== What you are asked to do ==
Render the lines of all the rows below as a Markdown table with two columns, headed No. and Line, numbering each line and omitting blank lines. Leave the pictures out.

--

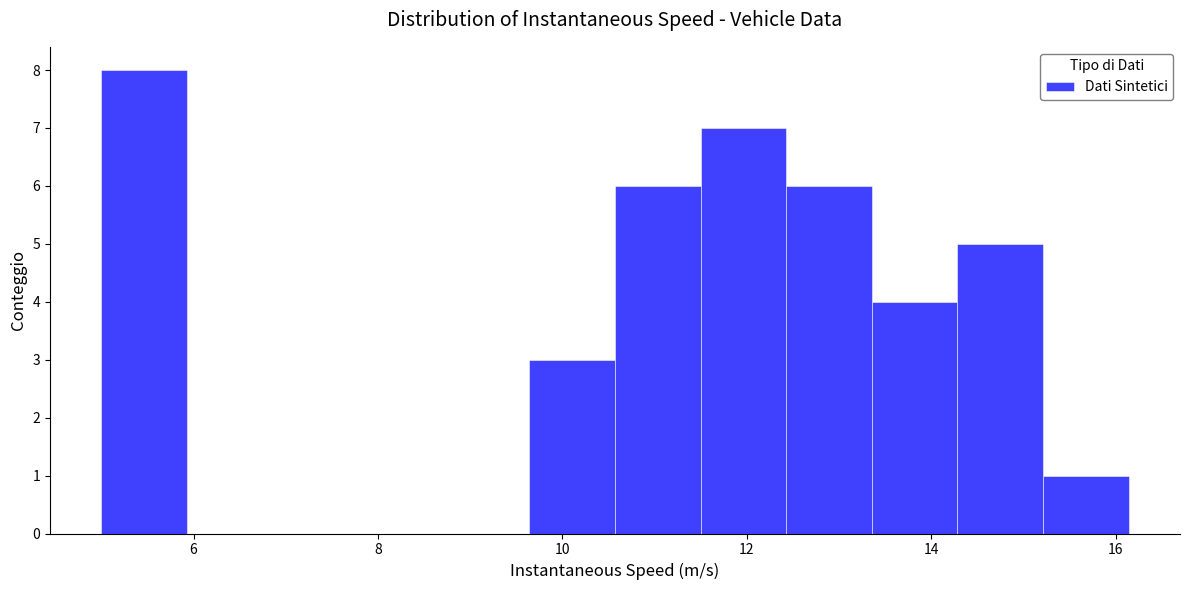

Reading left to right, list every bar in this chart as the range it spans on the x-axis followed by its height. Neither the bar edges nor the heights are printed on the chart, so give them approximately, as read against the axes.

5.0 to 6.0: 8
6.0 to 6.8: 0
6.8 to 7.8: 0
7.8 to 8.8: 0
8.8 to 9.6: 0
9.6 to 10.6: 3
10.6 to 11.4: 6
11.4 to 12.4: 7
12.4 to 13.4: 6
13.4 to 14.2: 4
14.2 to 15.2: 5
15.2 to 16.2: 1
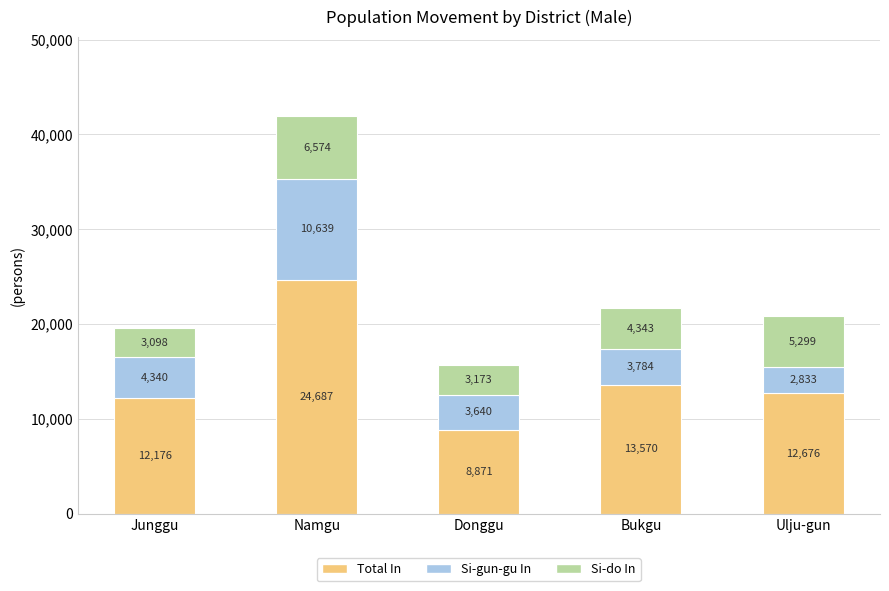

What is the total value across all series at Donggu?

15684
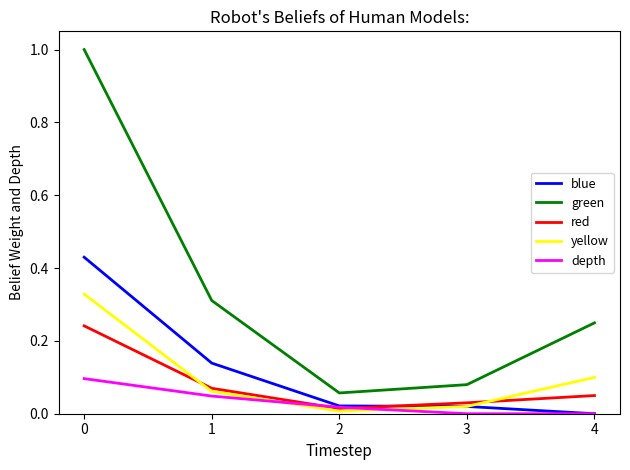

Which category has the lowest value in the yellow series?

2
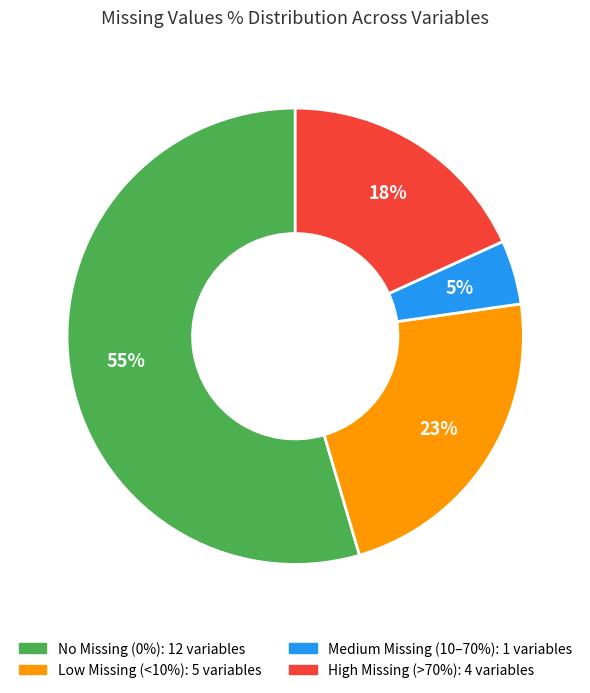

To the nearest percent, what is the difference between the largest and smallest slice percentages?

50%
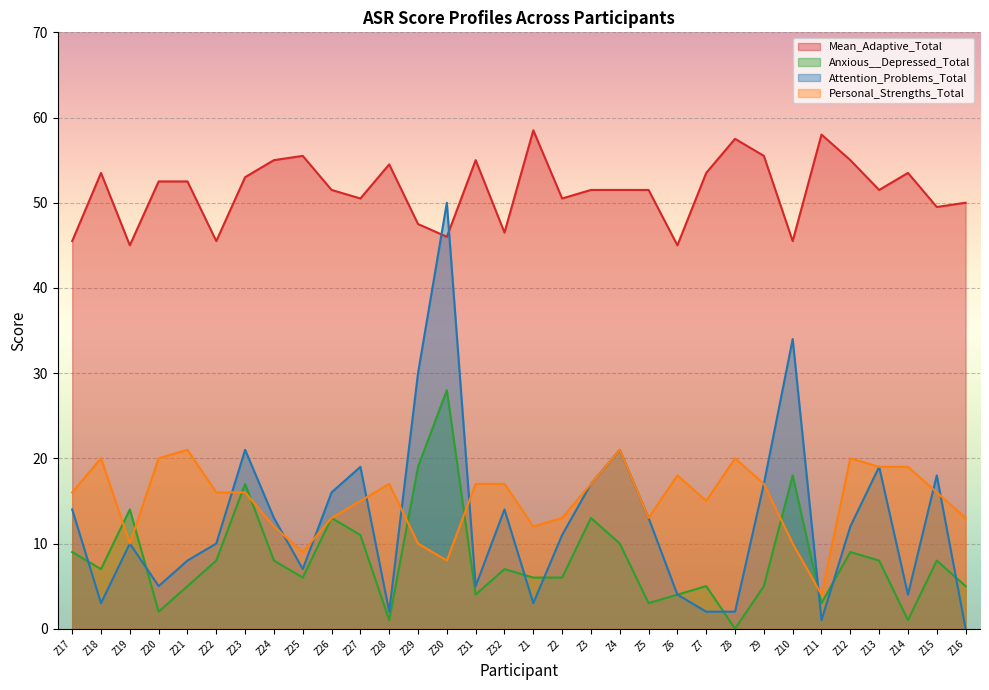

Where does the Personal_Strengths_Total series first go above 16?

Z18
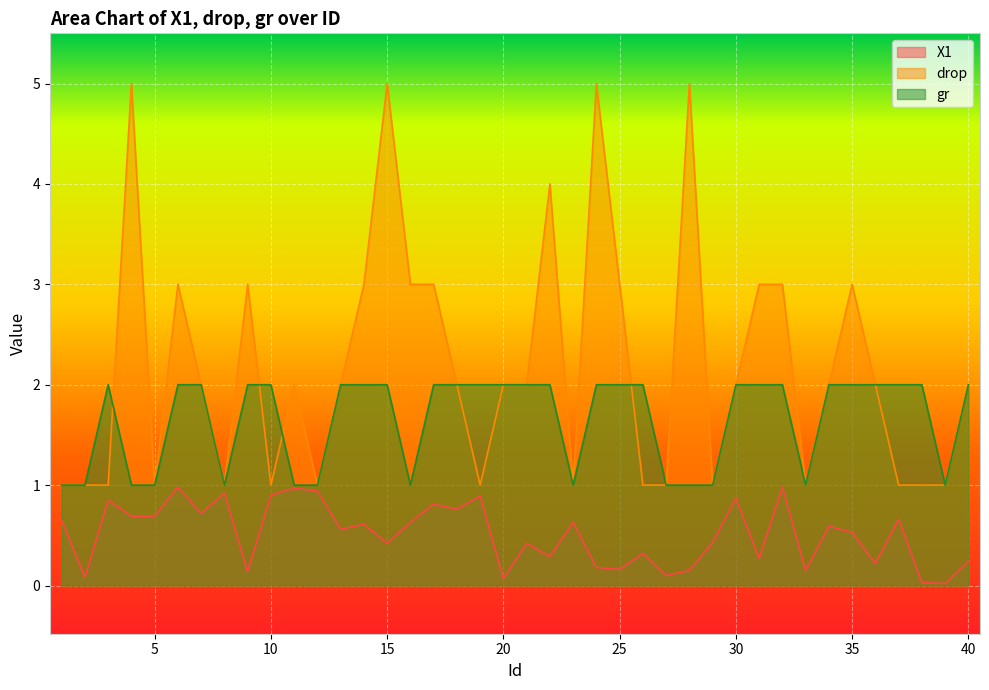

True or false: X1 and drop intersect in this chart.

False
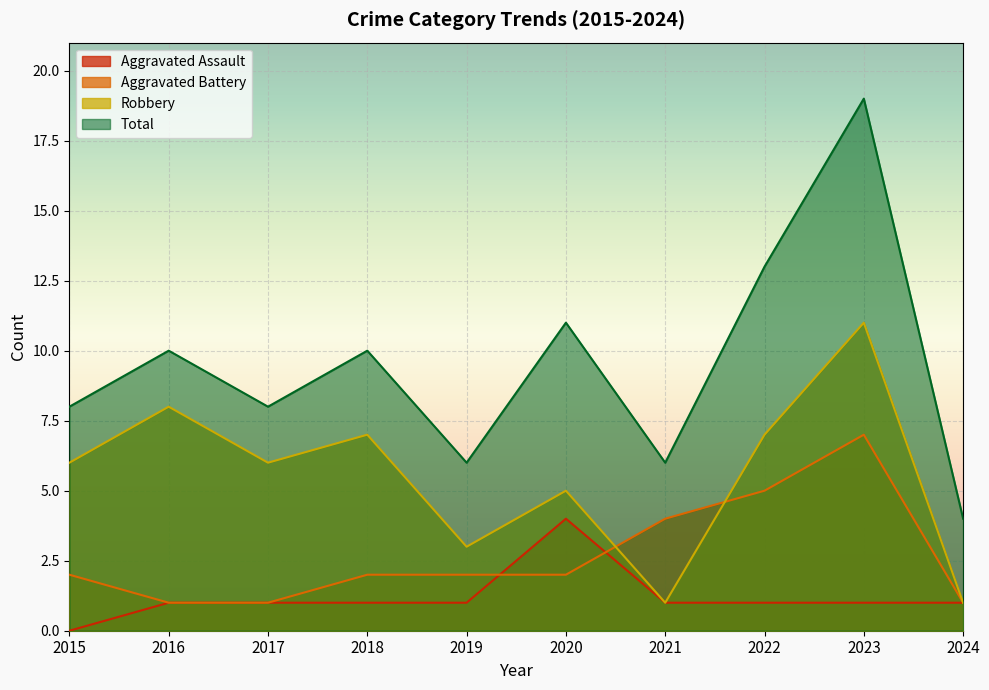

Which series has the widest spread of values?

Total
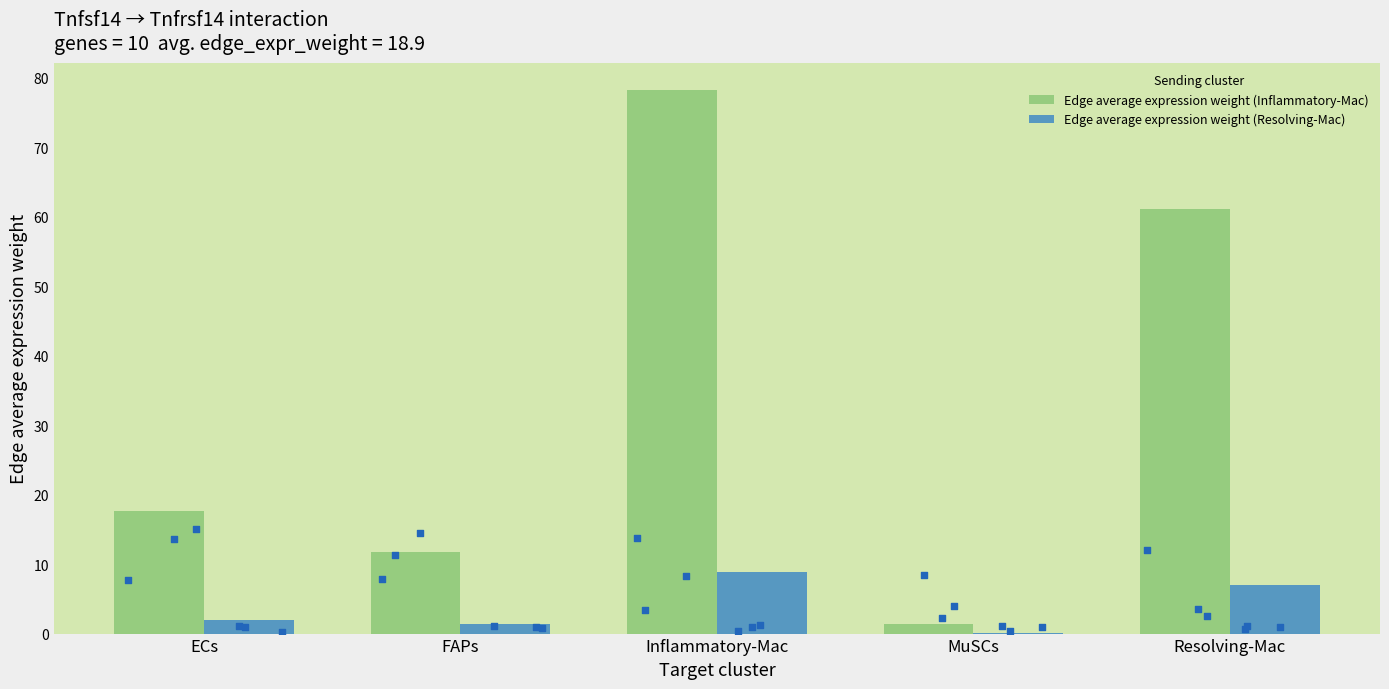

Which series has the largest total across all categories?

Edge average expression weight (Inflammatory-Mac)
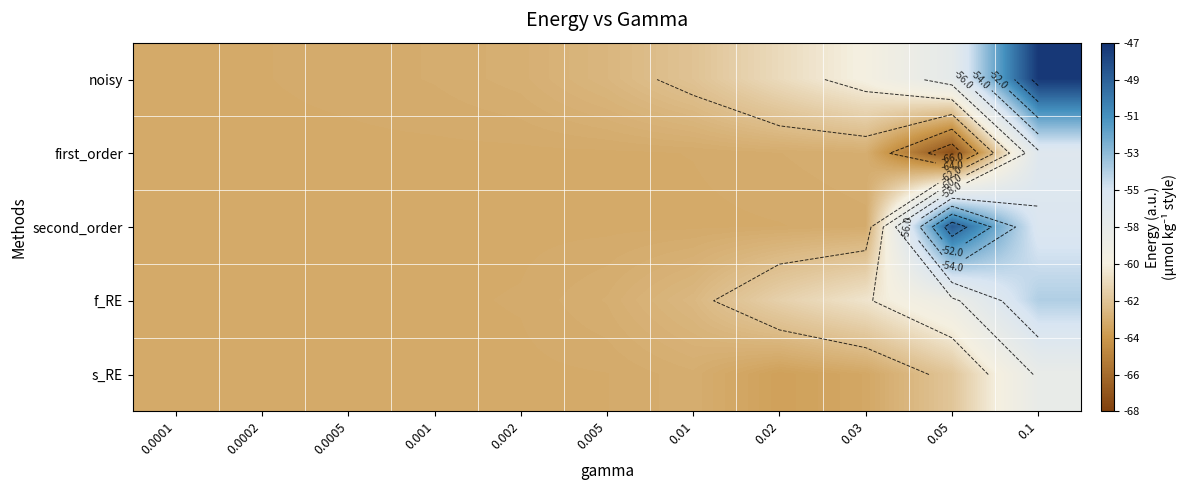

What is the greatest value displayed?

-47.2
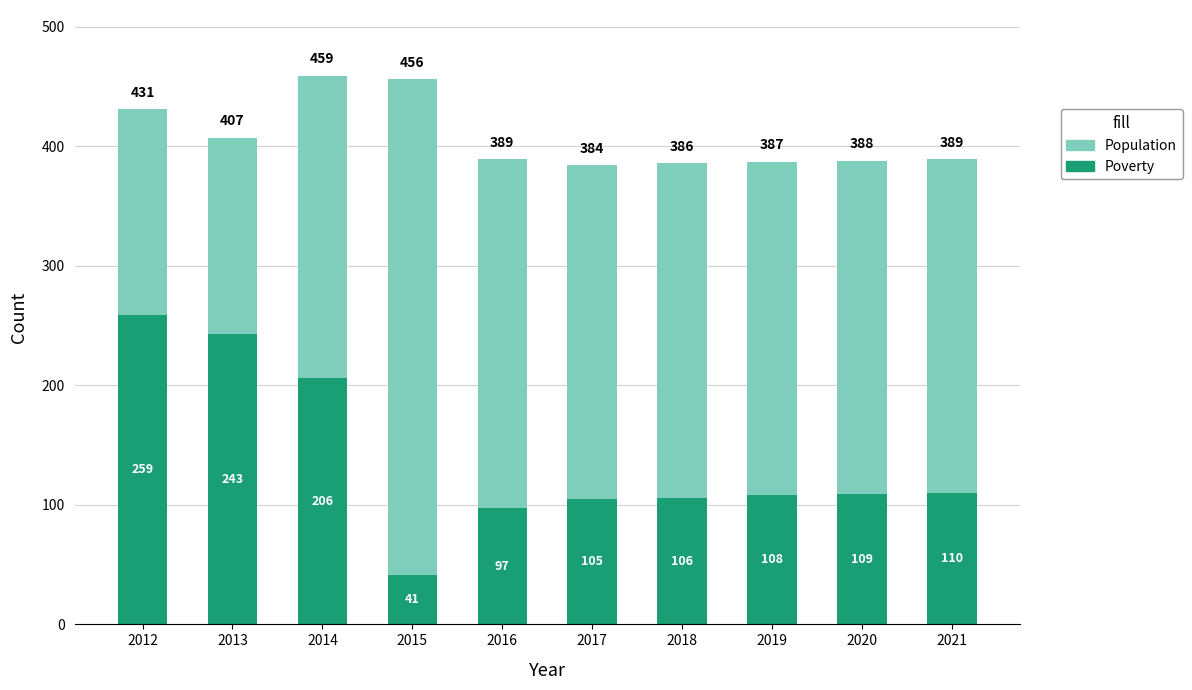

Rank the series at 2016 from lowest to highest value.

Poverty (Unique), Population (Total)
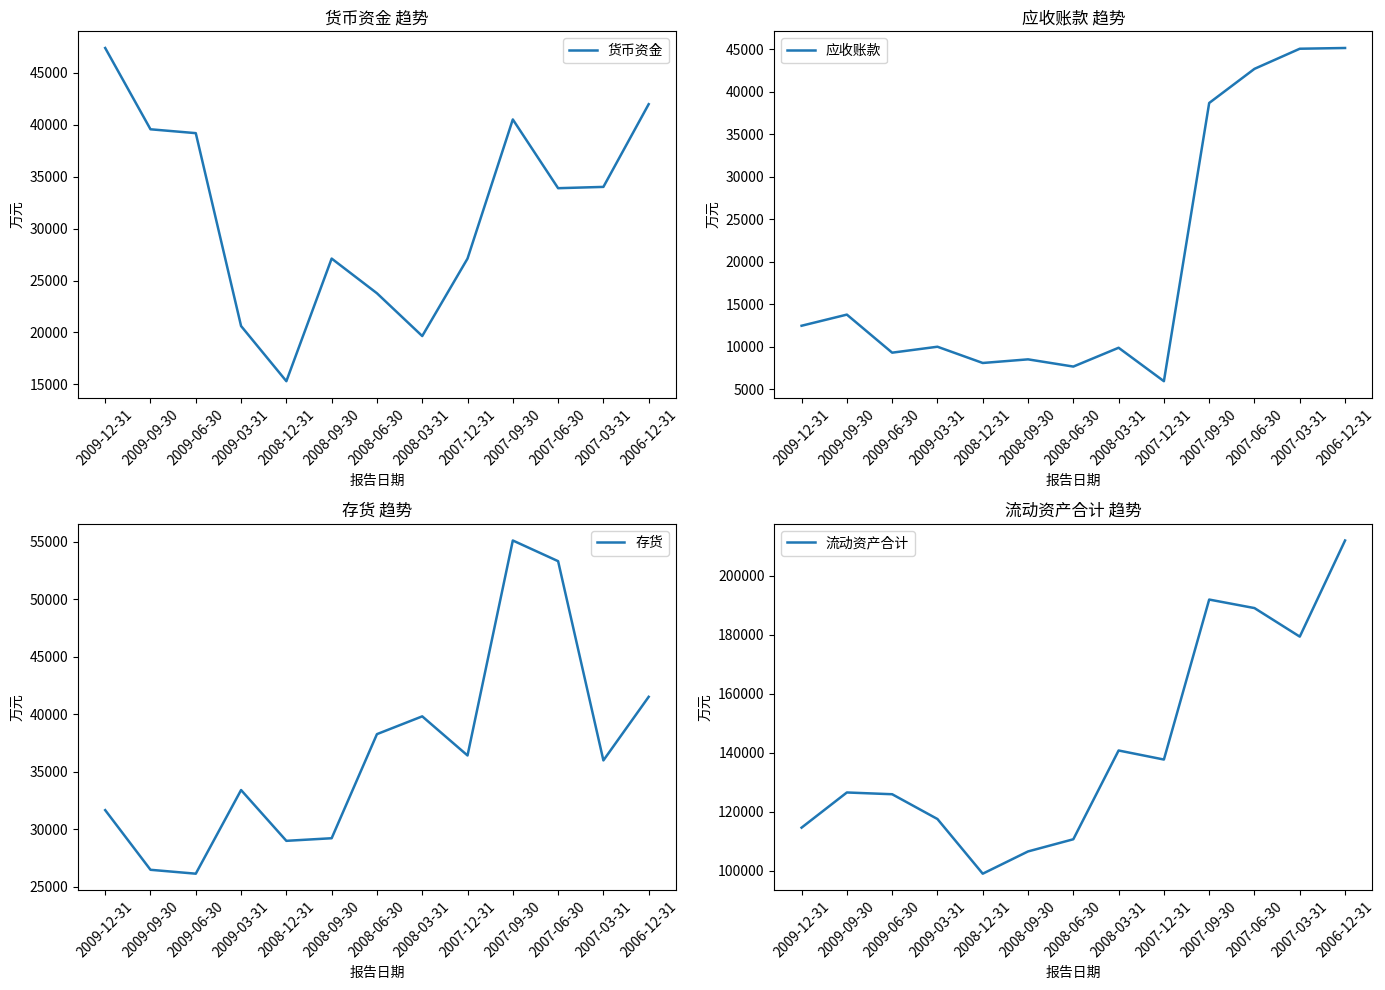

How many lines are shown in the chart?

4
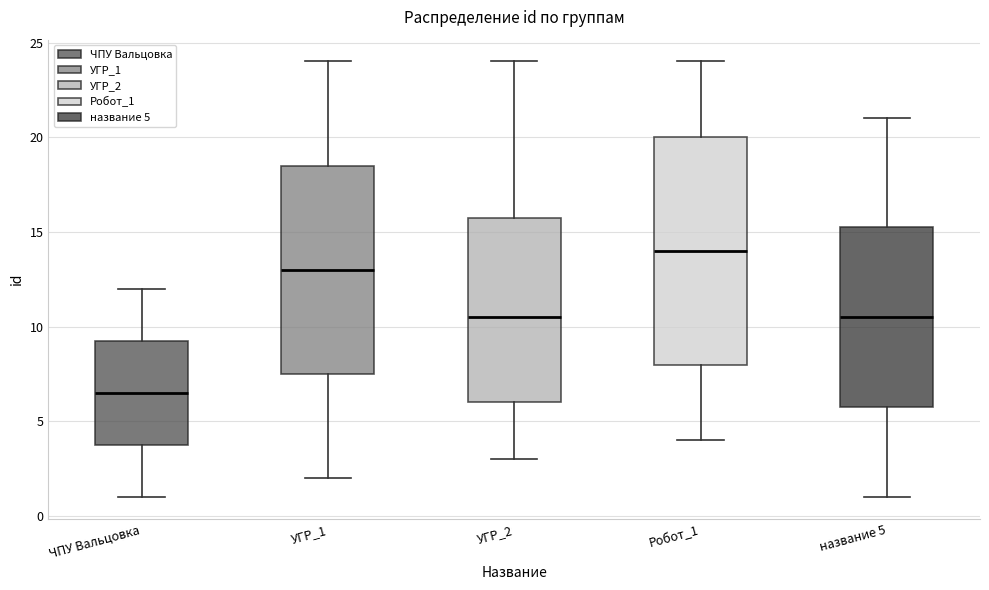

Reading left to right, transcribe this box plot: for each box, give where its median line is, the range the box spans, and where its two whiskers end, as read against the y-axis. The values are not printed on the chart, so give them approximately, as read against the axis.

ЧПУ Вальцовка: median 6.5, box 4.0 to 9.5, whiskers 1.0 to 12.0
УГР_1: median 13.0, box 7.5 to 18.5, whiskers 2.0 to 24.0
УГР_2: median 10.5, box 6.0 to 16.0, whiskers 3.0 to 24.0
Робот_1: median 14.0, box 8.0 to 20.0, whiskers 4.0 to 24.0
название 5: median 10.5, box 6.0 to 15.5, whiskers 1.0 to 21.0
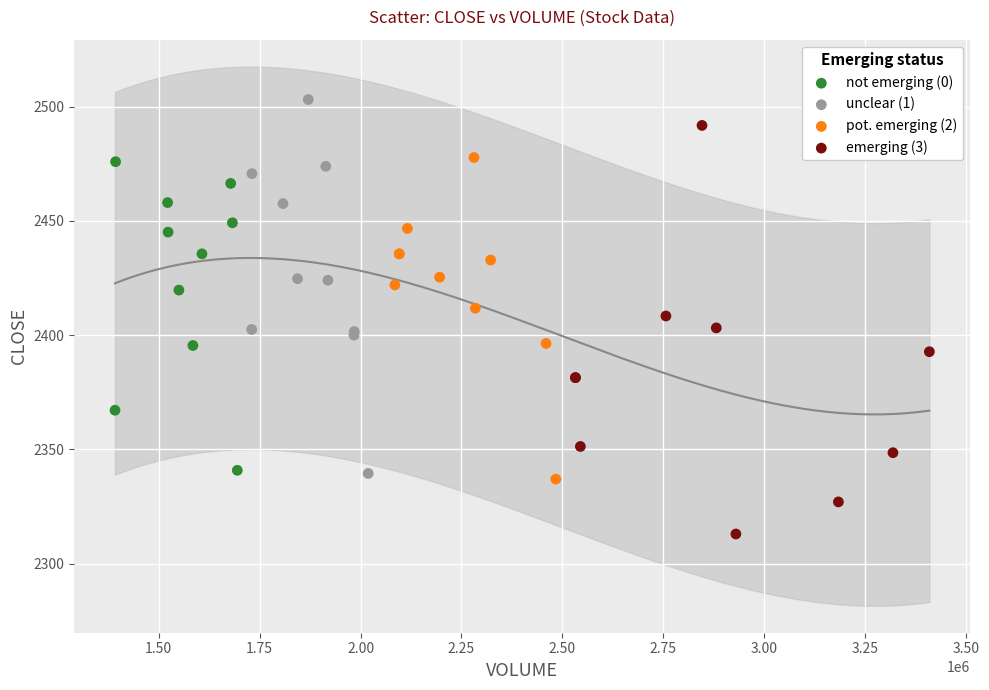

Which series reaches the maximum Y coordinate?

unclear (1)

--

== Written reply ==
| No. | Line |
|---|---|
| 1 | Reading left to right, list every bar in this chart as the range it spans on the x-axis followed by its height. Neither the bar edges nor the heights are printed on the chart, so give them approximately, as read against the axes. |
| 2 | 5.0 to 6.0: 8 |
| 3 | 6.0 to 6.8: 0 |
| 4 | 6.8 to 7.8: 0 |
| 5 | 7.8 to 8.8: 0 |
| 6 | 8.8 to 9.6: 0 |
| 7 | 9.6 to 10.6: 3 |
| 8 | 10.6 to 11.4: 6 |
| 9 | 11.4 to 12.4: 7 |
| 10 | 12.4 to 13.4: 6 |
| 11 | 13.4 to 14.2: 4 |
| 12 | 14.2 to 15.2: 5 |
| 13 | 15.2 to 16.2: 1 |
| 14 | What is the total value across all series at Donggu? |
| 15 | 15684 |
| 16 | Which category has the lowest value in the yellow series? |
| 17 | 2 |
| 18 | To the nearest percent, what is the difference between the largest and smallest slice percentages? |
| 19 | 50% |
| 20 | Where does the Personal_Strengths_Total series first go above 16? |
| 21 | Z18 |
| 22 | True or false: X1 and drop intersect in this chart. |
| 23 | False |
| 24 | Which series has the widest spread of values? |
| 25 | Total |
| 26 | Which series has the largest total across all categories? |
| 27 | Edge average expression weight (Inflammatory-Mac) |
| 28 | What is the greatest value displayed? |
| 29 | -47.2 |
| 30 | Rank the series at 2016 from lowest to highest value. |
| 31 | Poverty (Unique), Population (Total) |
| 32 | How many lines are shown in the chart? |
| 33 | 4 |
| 34 | Reading left to right, transcribe this box plot: for each box, give where its median line is, the range the box spans, and where its two whiskers end, as read against the y-axis. The values are not printed on the chart, so give them approximately, as read against the axis. |
| 35 | ЧПУ Вальцовка: median 6.5, box 4.0 to 9.5, whiskers 1.0 to 12.0 |
| 36 | УГР_1: median 13.0, box 7.5 to 18.5, whiskers 2.0 to 24.0 |
| 37 | УГР_2: median 10.5, box 6.0 to 16.0, whiskers 3.0 to 24.0 |
| 38 | Робот_1: median 14.0, box 8.0 to 20.0, whiskers 4.0 to 24.0 |
| 39 | название 5: median 10.5, box 6.0 to 15.5, whiskers 1.0 to 21.0 |
| 40 | Which series reaches the maximum Y coordinate? |
| 41 | unclear (1) |